PAGE TEXT:
══════════════════════════════

# Lighter line and reel weight than rod?



## Pudldux (Mar 3, 2016)

Smaller reels will work. Always match the line and rod weights though. You will just have less backing put on the smaller reel so that the fly line doesn't jam up. Another route you can take if maximum backing is necessary, is to cut a bit of the running line off, once again just to fit the line on the reel without any jamming.


----------



## Backwater (Dec 14, 2014)

I wouldn't! The lighter reel doesn't balance those bigger rods out very well and your 12wt will feel heavier on the swing without that extra weight counter balancing the heavy rod and the extra heavy fly line. I hope you understand that.

Your best bet is to just buy a spare spool for the 11/12 Behemoth and then spool up 300yrds of 30lb backing and then spool on your intermediate fly line. I'll only take a few mins total to switch spools back and for. For inside Glades, I'm mostly using an intermediate line anyways. Then if I'm out on the outside flats, I'll use a floater, or inside shallow bays. It doesn't take much to swap em out.

Ted


----------



## Str8-Six (Jul 6, 2015)

Can I get away with 11 weight line on a 12 weight rod? The Scott Tidal feels pretty light for a 12 weight IMHO but I'm no expert. The Behemoth is on the big side as well, at least compared to higher end reels like the nautilus. I got the chance to fish both side by side during some epic poon action recently. Maybe I can do 9/10 Behemoth with 11 weight line and 12 weight rod?? 200 yds should be more than enough so not worried about that.


----------



## ifsteve (Jul 1, 2010)

For a long time the general rule of thumb was that you could cast one line weight less and one line weight more on a good quality rod. I believe that in GENERAL is still true today however I think many rods today are less than wonderful with a fly line one less weight than the rod size. A lot of rods today seem to favor heavier lines, especially in the saltwater sizes.


----------



## Backwater (Dec 14, 2014)

Str8-Six said:


> Can I get away with 11 weight line on a 12 weight rod? The Scott Tidal feels pretty light for a 12 weight IMHO but I'm no expert. The Behemoth is on the big side as well, at least compared to higher end reels like the nautilus. I got the chance to fish both side by side during some epic poon action recently. Maybe I can do 9/10 Behemoth with 11 weight line and 12 weight rod?? 200 yds should be more than enough so not worried about that.

══════════════════════════════

GIVEN INFORMATION:
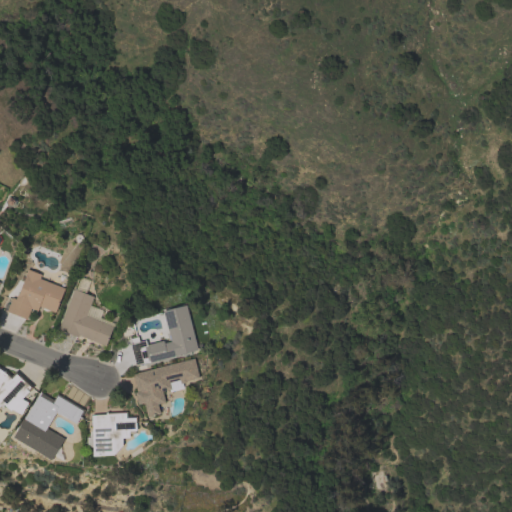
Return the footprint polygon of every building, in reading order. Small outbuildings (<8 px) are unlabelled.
[(64,288),(55,312),(39,306),(37,310),(30,308),(26,319),(6,311),(11,297),(15,298),(17,294),(18,294),(25,275),(24,275),(27,268),(41,274),(39,278),(64,288)] [(102,310),(99,317),(114,323),(113,326),(105,345),(76,334),(75,336),(58,329),(74,288),(75,288),(80,276),(89,279),(84,292),(93,296),(90,305),(102,310)] [(198,349),(188,352),(186,353),(183,354),(181,353),(135,365),(128,338),(129,338),(129,336),(130,336),(130,338),(138,336),(139,341),(146,339),(147,344),(163,340),(164,342),(171,341),(163,310),(187,304),(198,349)] [(194,358),(199,377),(186,380),(186,381),(180,383),(180,379),(169,382),(171,388),(162,391),(164,401),(157,403),(159,413),(147,416),(144,402),(138,404),(135,392),(137,391),(132,374),(194,358)] [(27,402),(21,414),(11,409),(10,410),(3,403),(0,405),(0,366),(6,371),(11,375),(15,370),(33,387),(28,392),(27,391),(21,398),(27,402)] [(64,460),(55,455),(52,460),(13,436),(40,391),(53,399),(57,393),(85,409),(80,417),(76,423),(59,413),(58,414),(55,412),(46,427),(65,438),(60,446),(64,460)] [(86,446),(86,436),(89,436),(89,431),(92,431),(92,414),(106,414),(106,411),(107,411),(108,412),(127,411),(127,416),(136,416),(137,421),(136,421),(136,430),(129,431),(129,437),(123,437),(123,445),(115,454),(93,455),(93,446),(86,446)]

══════════════════════════════

SET PROBLEM 1: In the fly-fishing thread, what amount and strength of backing does Backwater suggest spooling onto the spare spool?
SET PROBLEM 2: Reproduce the part of the fly-fishing thread that begins at the words "## Pudldux (Mar" and stop after the words "you understand that.".
SET PROBLEM 3: Carry on the fly-fishing thread about line and reel weight from the point where it stops.

EXERCISE RESULT 1: 300 yards of 30 lb backing.

EXERCISE RESULT 2:
## Pudldux (Mar 3, 2016)

Smaller reels will work. Always match the line and rod weights though. You will just have less backing put on the smaller reel so that the fly line doesn't jam up. Another route you can take if maximum backing is necessary, is to cut a bit of the running line off, once again just to fit the line on the reel without any jamming.


----------



## Backwater (Dec 14, 2014)

I wouldn't! The lighter reel doesn't balance those bigger rods out very well and your 12wt will feel heavier on the swing without that extra weight counter balancing the heavy rod and the extra heavy fly line. I hope you understand that.

EXERCISE RESULT 3:
Why do you want the 11wt line? It's called underlining a rod. Where you'll be fishing, you'll need to carry more line out of your tip top rod guide (like ALL of the head) in order to properly load that rod. Back inside the back country, you might not have that luxury to do that. Just stick with the larger 12wt reel. The trend anyways is going larger diameter on tarpon reel for higher line pickup speed as you are reeling. In those rivers, it's critical since there are only 2 directions they can run, either up river and away from you, or back at you and that's where the larger diameter reel comes in handy.

You may be able to be good at boat handling and operation and knowing how to chase a poon, but having 300yrds of backing helps to increase the fly line pickup as you reel due to the extra backing creating a larger arbor on the spool. Besides, what if you hook "the big one" in one of those rivers (they do live there) and your buddy you brought with you can get it together to operate and handle the boat properly and there for you don't get the boat turned around in time and that big fish happens to melt away your backing. I had that happen when I was on the rod, even with 300yrds and the biggest fish I've ever hooked (an honest 200lbs+ (almost hit the boat) melted off 300yrds of 30lb backing with a tight drag before my buddy could get the boat turned around.

Ok, sooo... you're going to fish solo. Ok! You hook a big poon by yourself. I promise you, you'd wish you had 400yrds of backing on that reel. So.... your better "safe than sorry!"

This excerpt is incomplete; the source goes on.